** Short task **
Rewrite the lines of the material below, switching "common name" to "vernacular name" and leaving everything else unchanged.

Dataset items:
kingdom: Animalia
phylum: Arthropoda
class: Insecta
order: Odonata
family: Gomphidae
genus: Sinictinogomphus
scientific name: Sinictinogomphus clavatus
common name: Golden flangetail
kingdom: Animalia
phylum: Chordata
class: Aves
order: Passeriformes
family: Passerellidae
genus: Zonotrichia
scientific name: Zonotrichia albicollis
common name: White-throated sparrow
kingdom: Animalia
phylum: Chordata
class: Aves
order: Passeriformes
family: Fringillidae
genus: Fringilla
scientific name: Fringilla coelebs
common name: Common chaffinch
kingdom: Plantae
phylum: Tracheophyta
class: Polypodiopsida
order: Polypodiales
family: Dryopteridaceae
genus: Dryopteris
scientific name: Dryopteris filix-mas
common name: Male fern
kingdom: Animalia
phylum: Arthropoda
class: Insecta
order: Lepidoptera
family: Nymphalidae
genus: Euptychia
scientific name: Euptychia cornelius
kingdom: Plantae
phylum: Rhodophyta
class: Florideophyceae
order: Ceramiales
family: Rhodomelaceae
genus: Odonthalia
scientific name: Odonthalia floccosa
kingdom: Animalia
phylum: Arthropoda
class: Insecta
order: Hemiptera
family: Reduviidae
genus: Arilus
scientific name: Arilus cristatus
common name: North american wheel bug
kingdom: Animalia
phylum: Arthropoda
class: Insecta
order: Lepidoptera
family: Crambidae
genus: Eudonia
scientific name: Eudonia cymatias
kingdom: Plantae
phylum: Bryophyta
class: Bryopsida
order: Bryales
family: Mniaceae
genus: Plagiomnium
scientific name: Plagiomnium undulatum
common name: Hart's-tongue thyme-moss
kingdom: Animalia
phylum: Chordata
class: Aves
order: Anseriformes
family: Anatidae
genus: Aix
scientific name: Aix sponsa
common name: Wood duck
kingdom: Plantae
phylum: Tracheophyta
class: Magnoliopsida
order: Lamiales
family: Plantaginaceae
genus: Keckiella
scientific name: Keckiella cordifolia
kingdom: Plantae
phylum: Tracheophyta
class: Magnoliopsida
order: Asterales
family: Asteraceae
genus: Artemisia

** Written answer **
kingdom: Animalia
phylum: Arthropoda
class: Insecta
order: Odonata
family: Gomphidae
genus: Sinictinogomphus
scientific name: Sinictinogomphus clavatus
vernacular name: Golden flangetail
kingdom: Animalia
phylum: Chordata
class: Aves
order: Passeriformes
family: Passerellidae
genus: Zonotrichia
scientific name: Zonotrichia albicollis
vernacular name: White-throated sparrow
kingdom: Animalia
phylum: Chordata
class: Aves
order: Passeriformes
family: Fringillidae
genus: Fringilla
scientific name: Fringilla coelebs
vernacular name: Common chaffinch
kingdom: Plantae
phylum: Tracheophyta
class: Polypodiopsida
order: Polypodiales
family: Dryopteridaceae
genus: Dryopteris
scientific name: Dryopteris filix-mas
vernacular name: Male fern
kingdom: Animalia
phylum: Arthropoda
class: Insecta
order: Lepidoptera
family: Nymphalidae
genus: Euptychia
scientific name: Euptychia cornelius
kingdom: Plantae
phylum: Rhodophyta
class: Florideophyceae
order: Ceramiales
family: Rhodomelaceae
genus: Odonthalia
scientific name: Odonthalia floccosa
kingdom: Animalia
phylum: Arthropoda
class: Insecta
order: Hemiptera
family: Reduviidae
genus: Arilus
scientific name: Arilus cristatus
vernacular name: North american wheel bug
kingdom: Animalia
phylum: Arthropoda
class: Insecta
order: Lepidoptera
family: Crambidae
genus: Eudonia
scientific name: Eudonia cymatias
kingdom: Plantae
phylum: Bryophyta
class: Bryopsida
order: Bryales
family: Mniaceae
genus: Plagiomnium
scientific name: Plagiomnium undulatum
vernacular name: Hart's-tongue thyme-moss
kingdom: Animalia
phylum: Chordata
class: Aves
order: Anseriformes
family: Anatidae
genus: Aix
scientific name: Aix sponsa
vernacular name: Wood duck
kingdom: Plantae
phylum: Tracheophyta
class: Magnoliopsida
order: Lamiales
family: Plantaginaceae
genus: Keckiella
scientific name: Keckiella cordifolia
kingdom: Plantae
phylum: Tracheophyta
class: Magnoliopsida
order: Asterales
family: Asteraceae
genus: Artemisia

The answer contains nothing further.